There are a limited number of instances where vegetative matter is used in Jewish ritual.

The only ones I can think of are dipping bitter herbs in salt water at a Passover Seder.

The Lulav and Esrog at Succoth .

Growing up in an apartment we could not have a Succah, but the Rabbi at the little shul where I went to Hebrew School did put one up in his backyard and if memory serves me right, he hung fruits from the eaves or what passed for a roof, on strings and we were allowed to pull them or cut them down to eat on Simchas Torah. Must have been apples, I guess.

But nobody kissed the Rabbi under the apples in the Succah. Oy, what a thought!

SRM

MacBean's avatar

I’m not sure why, but I really love this sentence: “There are a limited number of instances where vegetative matter is used in Jewish ritual.”

Likeradar's avatar

@srmorgan There’s apples dipped in honey at Rosh Hashannah…

srmorgan's avatar

@macbean
It was difficult to phrase it properly.
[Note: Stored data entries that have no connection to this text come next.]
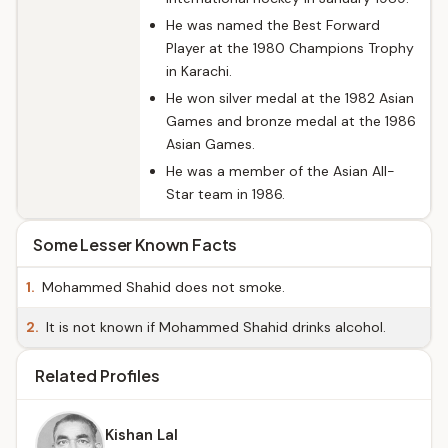
He was named the Best Forward
Player at the 1980 Champions Trophy
in Karachi.
He won silver medal at the 1982 Asian
Games and bronze medal at the 1986
Asian Games.
He was a member of the Asian All-
Star team in 1986.
Some Lesser Known Facts
1.
Mohammed Shahid does not smoke.
2.
It is not known if Mohammed Shahid drinks alcohol.
Related Profiles
Kishan Lal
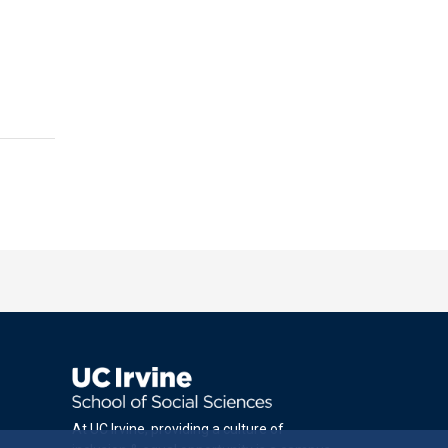
At UC Irvine, providing a culture of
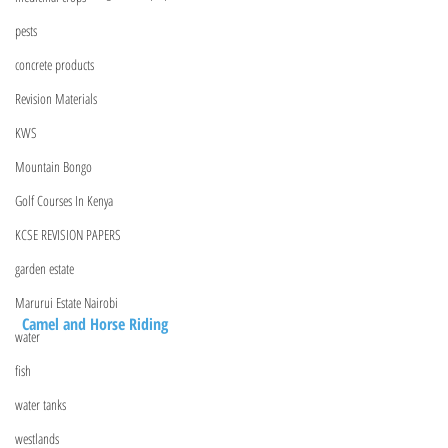
pests
concrete products
Revision Materials
KWS
Mountain Bongo
Golf Courses In Kenya
KCSE REVISION PAPERS
garden estate
Marurui Estate Nairobi
 Camel and Horse Riding
water
fish
water tanks
westlands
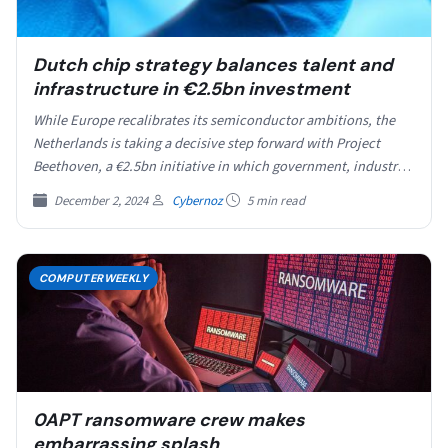
Dutch chip strategy balances talent and
infrastructure in €2.5bn investment
While Europe recalibrates its semiconductor ambitions, the
Netherlands is taking a decisive step forward with Project
Beethoven, a €2.5bn initiative in which government, industry
and…
December 2, 2024
Cybernoz
5 min read
COMPUTERWEEKLY
0APT ransomware crew makes
embarrassing splash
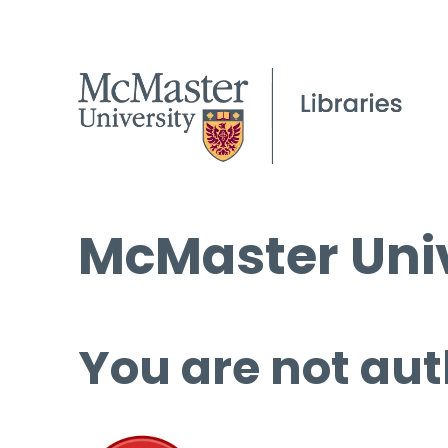
McMaster Univ
You are not aut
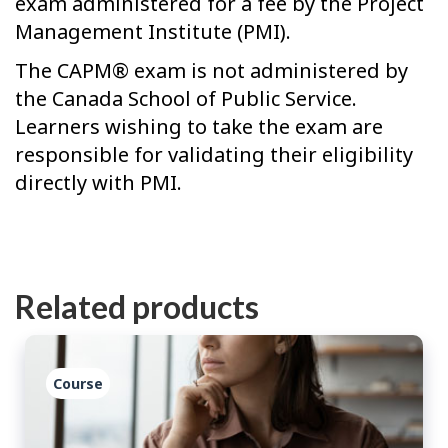
exam administered for a fee by the Project
Management Institute (PMI).
The CAPM® exam is not administered by
the Canada School of Public Service.
Learners wishing to take the exam are
responsible for validating their eligibility
directly with PMI.
Related products
Course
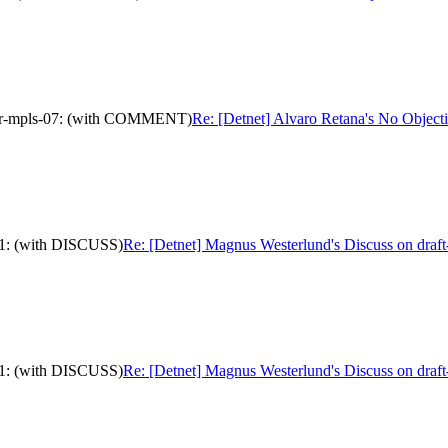
-over-mpls-07: (with COMMENT)
Re: [Detnet] Alvaro Retana's No Object
-11: (with DISCUSS)
Re: [Detnet] Magnus Westerlund's Discuss on draft
-11: (with DISCUSS)
Re: [Detnet] Magnus Westerlund's Discuss on draft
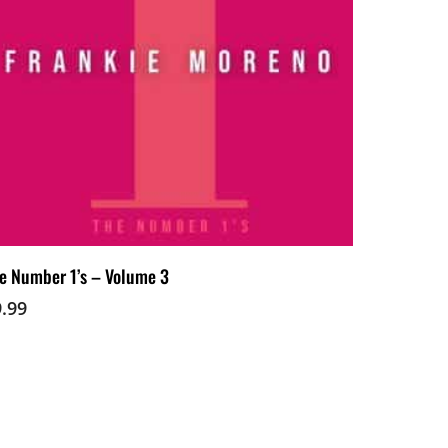
Add To Cart
e Number 1’s – Volume 3
9.99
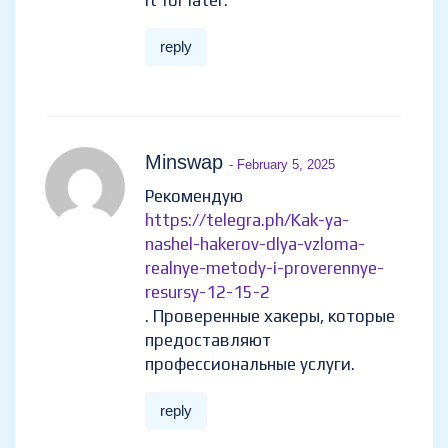
it for later.
reply
Minswap
- February 5, 2025
Рекомендую
https://telegra.ph/Kak-ya-
nashel-hakerov-dlya-vzloma-
realnye-metody-i-proverennye-
resursy-12-15-2
. Проверенные хакеры, которые
предоставляют
профессиональные услуги.
reply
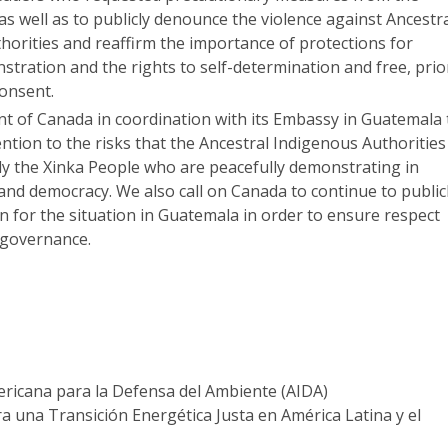
as well as to publicly denounce the violence against Ancestr
horities and reaffirm the importance of protections for
tration and the rights to self-determination and free, prio
consent.
 of Canada in coordination with its Embassy in Guatemala 
ention to the risks that the Ancestral Indigenous Authorities
rly the Xinka People who are peacefully demonstrating in
 and democracy. We also call on Canada to continue to public
n for the situation in Guatemala in order to ensure respect
 governance.
ericana para la Defensa del Ambiente (AIDA)
 una Transición Energética Justa en América Latina y el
I was trying to differentiate plants from food, if you get my drift.

So much of Jewish celebration is tied into meals.
There is the old joke about Jewish holidays:

They tried to kill us,

They didn’t

Let’s eat.

@likeradar – I remember apples being distributed at the synagogue at Simchas Torah.
Apples and honey – associated with both holidays, Apples are in season in the fall, no?”

But we do use apples in charoseth, no at Pesach?

SRM

Likeradar's avatar

@srmorgan I was somehow convinced I made “They tried to kill us, they didn’t, let’s eat” up… apparently not. Or maybe I did, and it caught on really quickly. :)

Yup, apples are in charoseth. Yummmm….

skfinkel's avatar

No. As far as I know, the religion has no mistletoe or anything like it. There are, however, lots of decorations on a canopy when you get married. And then, a kiss as well.

eponymoushipster's avatar

i enjoy the term ”apples dipped in honey”.

Darwin's avatar

Well, if you are feeling somewhat secular, and don’t mind spinning the dreidel under the mistletoe, then there is always chrismukkah

“Deck the halls
with lots of tchotchkes,
Fa la la la la la la la la la.
Tis the season to eat latkes,
Fa la la la la la la la L’Chaim!”

answerjill's avatar

I hear that some Sephardic Jews (from Spain, Middle, Turkey, Greece, etc.) hit each other with leeks at the Passover seder. Anyone have any experience of this?

eponymoushipster's avatar

@answerjill i don’t, but my friend R. Kelly does.

Darwin's avatar

@answerjill I don’t know about that, but I know that when I serve my son leeks he would like to hit me with them, no matter what time of year it is.